人类不容易分辨出灰度图数据的差异,因此可以使用光谱图来强化数据差异:

import matplotlib.pyplot as plt
plt.imshow(im, cmap="spectral", vmin=0, vmax=255)
plt.show()

3.8 完整的代码

import numpy as np
from PIL import Image
import matplotlib.pyplot as plt


# ==============================================================================
#                                                                   SCALE_TO_255
# ==============================================================================
def scale_to_255(a, min, max, dtype=np.uint8):
    """ Scales an array of values from specified min, max range to 0-255
        Optionally specify the data type of the output (default is uint8)
    """
    return (((a - min) / float(max - min)) * 255).astype(dtype)
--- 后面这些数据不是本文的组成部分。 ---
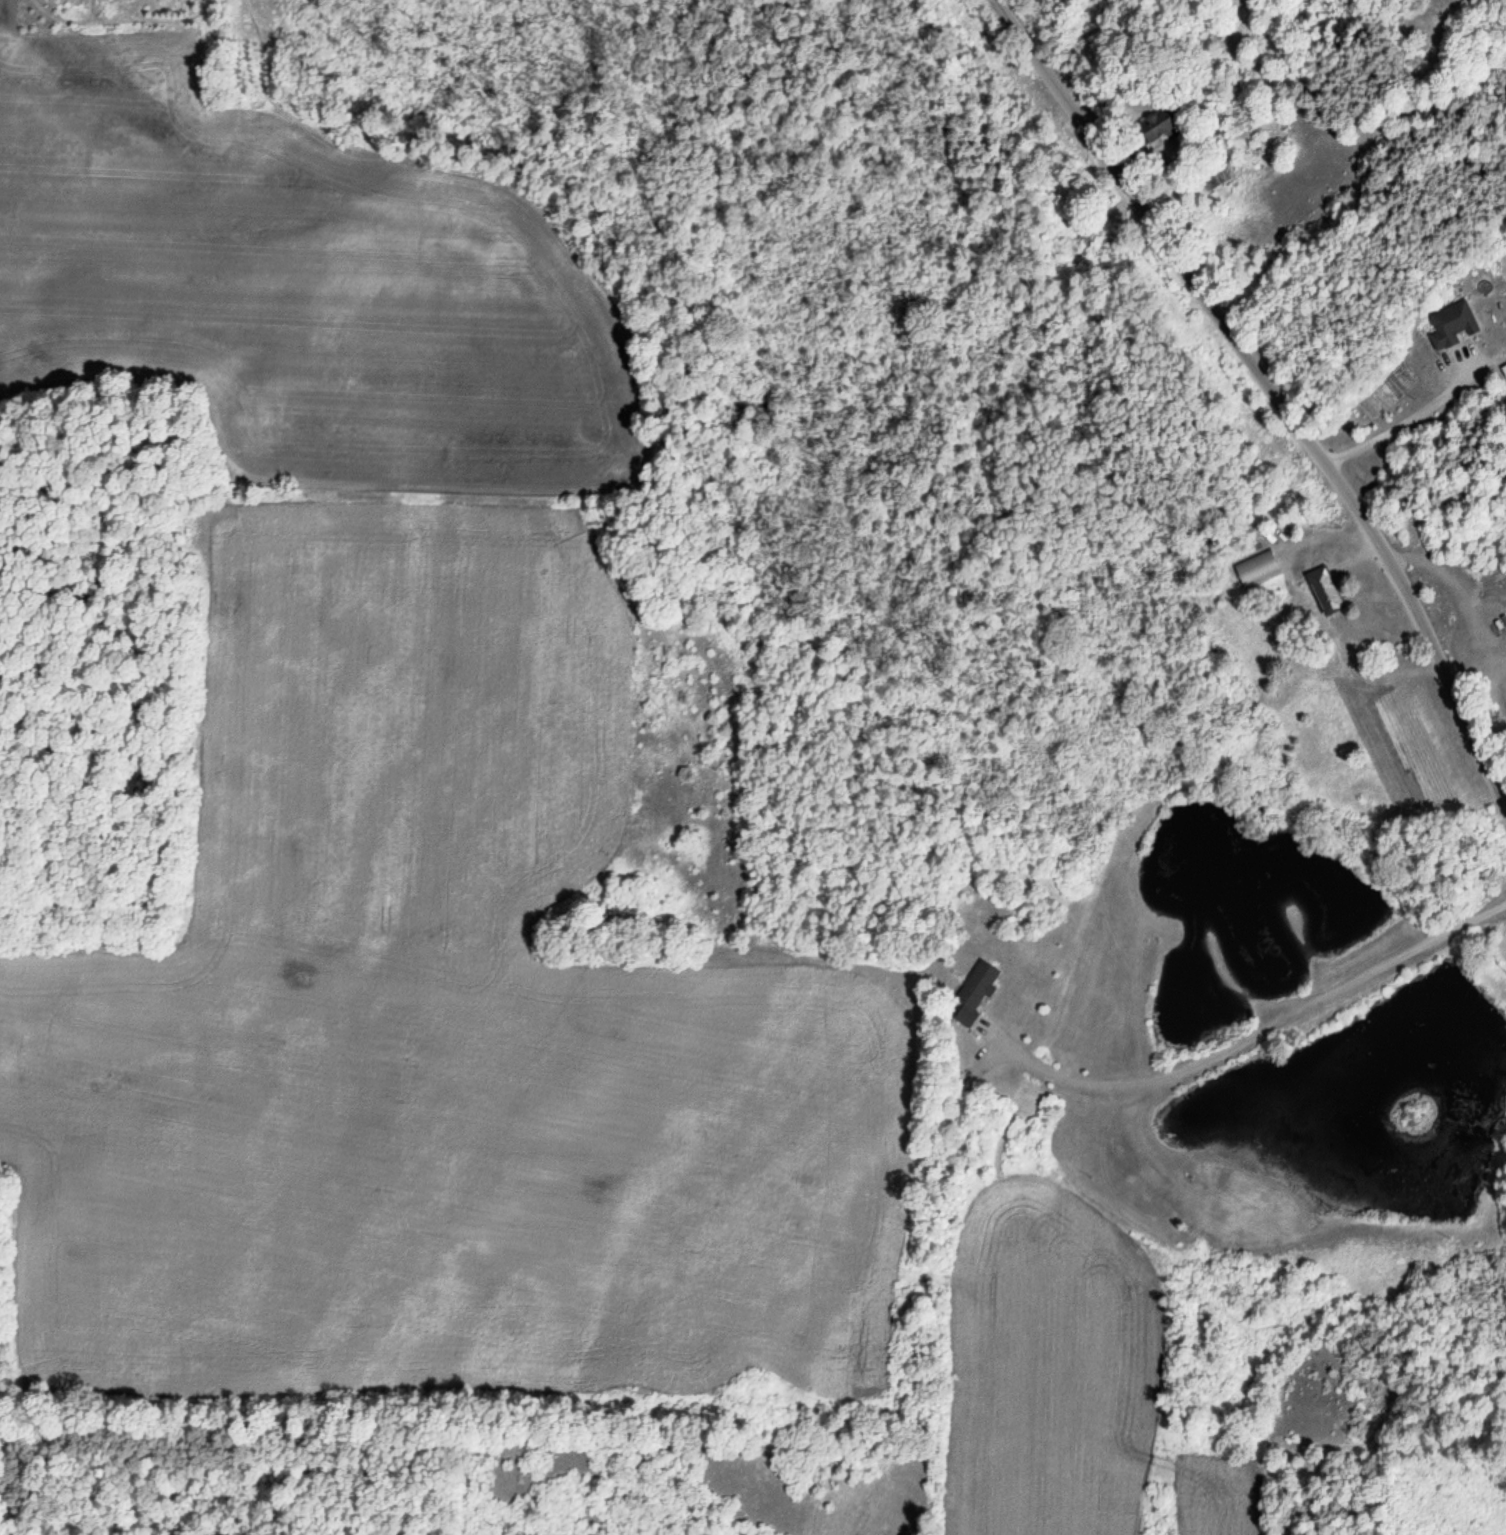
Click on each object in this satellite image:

# ==============================================================================
#                                                         POINT_CLOUD_2_BIRDSEYE
# ==============================================================================
def point_cloud_2_birdseye(points,
                           res=0.1,
                           side_range=(-50., 50.),  # left-most to right-most
                           fwd_range=(-50., 50.),  # back-most to forward-most
                           height_range=(-2., 2.),  # bottom-most to upper-most
                           ):
    """ Creates an 2D birds eye view representation of the point cloud data.

    Args:
        points:     (numpy array)
                    N rows of points data
                    Each point should be specified by at least 3 elements x,y,z
        res:        (float)
                    Desired resolution in metres to use. Each output pixel will
                    represent an square region res x res in size.
        side_range: (tuple of two floats)
                    (-left, right) in metres
                    left and right limits of rectangle to look at.
        fwd_range:  (tuple of two floats)
                    (-behind, front) in metres
                    back and front limits of rectangle to look at.
        height_range: (tuple of two floats)
                    (min, max) heights (in metres) relative to the origin.
                    All height values will be clipped to this min and max value,
                    such that anything below min will be truncated to min, and
                    the same for values above max.
    Returns:
        2D numpy array representing an image of the birds eye view.
    """
    # EXTRACT THE POINTS FOR EACH AXIS
    x_points = points[:, 0]
    y_points = points[:, 1]
    z_points = points[:, 2]

    # FILTER - To return only indices of points within desired cube
    # Three filters for: Front-to-back, side-to-side, and height ranges
    # Note left side is positive y axis in LIDAR coordinates
    f_filt = np.logical_and((x_points > fwd_range[0]), (x_points < fwd_range[1]))
    s_filt = np.logical_and((y_points > -side_range[1]), (y_points < -side_range[0]))
    filter = np.logical_and(f_filt, s_filt)
    indices = np.argwhere(filter).flatten()

    # KEEPERS
    x_points = x_points[indices]
    y_points = y_points[indices]
    z_points = z_points[indices]

    # CONVERT TO PIXEL POSITION VALUES - Based on resolution
    x_img = (-y_points / res).astype(np.int32)  # x axis is -y in LIDAR
    y_img = (-x_points / res).astype(np.int32)  # y axis is -x in LIDAR

    # SHIFT PIXELS TO HAVE MINIMUM BE (0,0)
    # floor & ceil used to prevent anything being rounded to below 0 after shift
    x_img -= int(np.floor(side_range[0] / res))
    y_img += int(np.ceil(fwd_range[1] / res))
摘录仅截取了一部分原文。